** Opening RECORDS TO USE block **

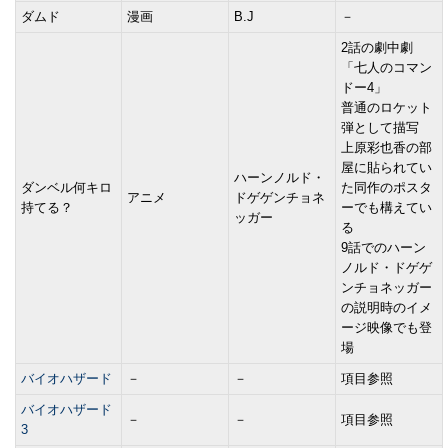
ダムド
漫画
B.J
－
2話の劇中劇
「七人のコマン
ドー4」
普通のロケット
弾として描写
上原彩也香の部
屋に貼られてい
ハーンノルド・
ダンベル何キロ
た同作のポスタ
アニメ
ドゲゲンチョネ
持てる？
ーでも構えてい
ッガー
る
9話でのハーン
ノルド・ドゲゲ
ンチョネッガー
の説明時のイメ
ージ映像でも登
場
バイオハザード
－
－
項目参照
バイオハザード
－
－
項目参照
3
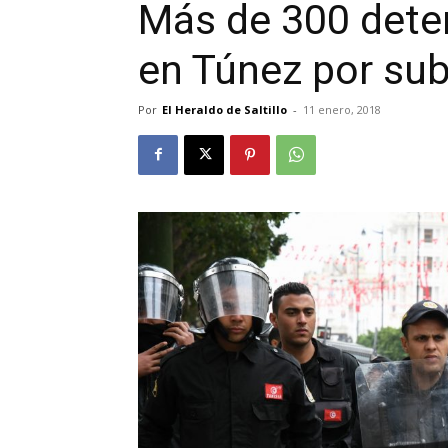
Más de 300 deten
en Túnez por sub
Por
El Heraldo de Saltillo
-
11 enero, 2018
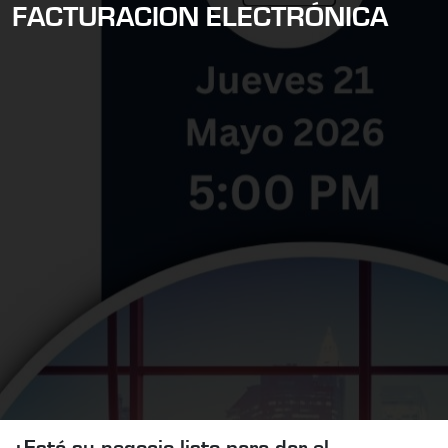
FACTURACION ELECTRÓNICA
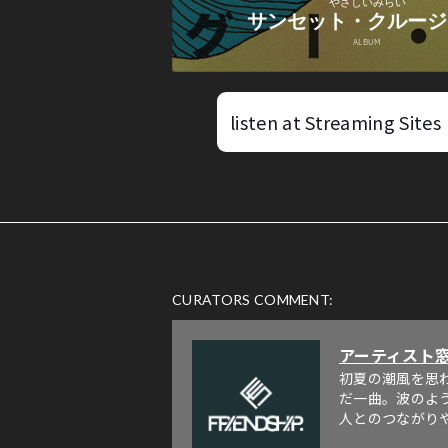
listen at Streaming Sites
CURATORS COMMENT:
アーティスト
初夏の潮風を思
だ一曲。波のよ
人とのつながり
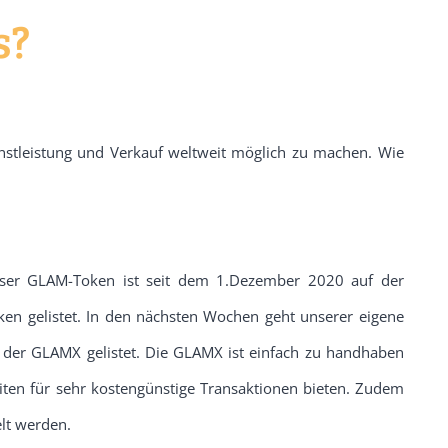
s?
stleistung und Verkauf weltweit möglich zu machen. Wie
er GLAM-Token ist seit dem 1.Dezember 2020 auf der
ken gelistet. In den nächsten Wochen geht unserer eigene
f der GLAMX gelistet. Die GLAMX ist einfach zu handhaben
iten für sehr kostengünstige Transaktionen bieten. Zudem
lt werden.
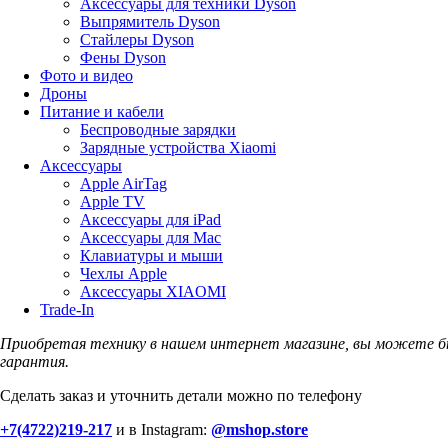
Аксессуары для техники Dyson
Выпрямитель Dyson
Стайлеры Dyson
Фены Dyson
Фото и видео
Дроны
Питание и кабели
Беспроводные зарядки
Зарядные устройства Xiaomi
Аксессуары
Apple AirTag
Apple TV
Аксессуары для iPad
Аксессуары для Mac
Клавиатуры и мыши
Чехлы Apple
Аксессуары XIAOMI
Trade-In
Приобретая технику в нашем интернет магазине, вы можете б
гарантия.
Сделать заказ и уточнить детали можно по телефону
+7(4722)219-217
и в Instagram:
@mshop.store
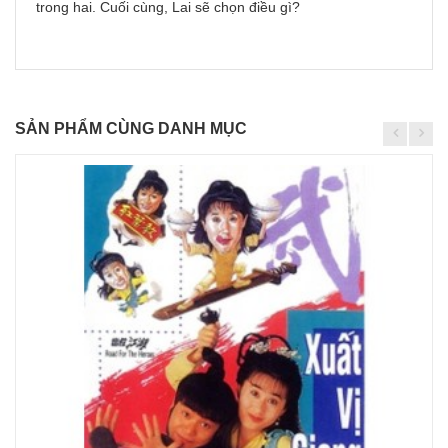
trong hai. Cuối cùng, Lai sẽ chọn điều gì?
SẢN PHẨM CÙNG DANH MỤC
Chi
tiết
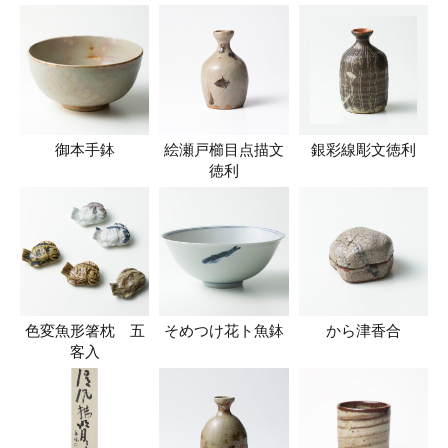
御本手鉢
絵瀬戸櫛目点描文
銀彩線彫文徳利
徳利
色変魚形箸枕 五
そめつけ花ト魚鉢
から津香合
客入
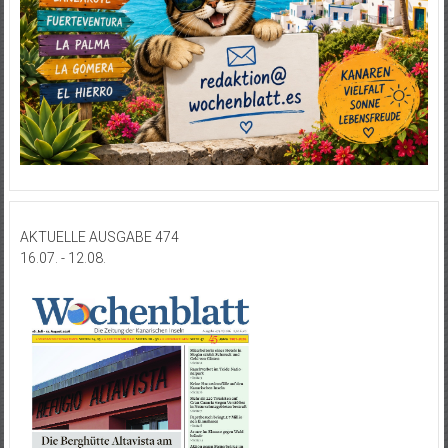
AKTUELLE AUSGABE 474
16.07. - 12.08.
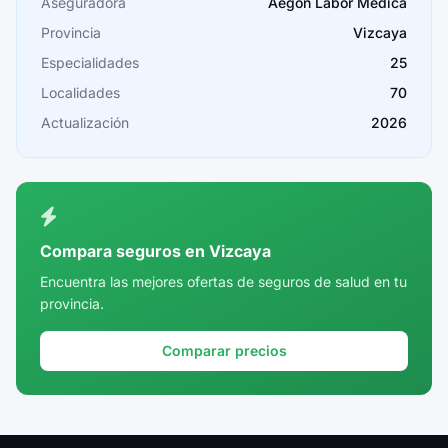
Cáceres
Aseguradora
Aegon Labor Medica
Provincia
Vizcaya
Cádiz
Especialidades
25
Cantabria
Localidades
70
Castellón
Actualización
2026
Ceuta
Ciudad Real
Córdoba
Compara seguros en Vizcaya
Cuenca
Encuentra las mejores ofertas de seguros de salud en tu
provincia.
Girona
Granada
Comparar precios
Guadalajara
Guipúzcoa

** Closing RECORDS TO USE block **

EXERCISE INSTRUCTIONS — Looking through the data above, copy out each line in which the string "gelistet" occurs.

SOLVED EXERCISE —
ken gelistet. In den nächsten Wochen geht unserer eigene
f der GLAMX gelistet. Die GLAMX ist einfach zu handhaben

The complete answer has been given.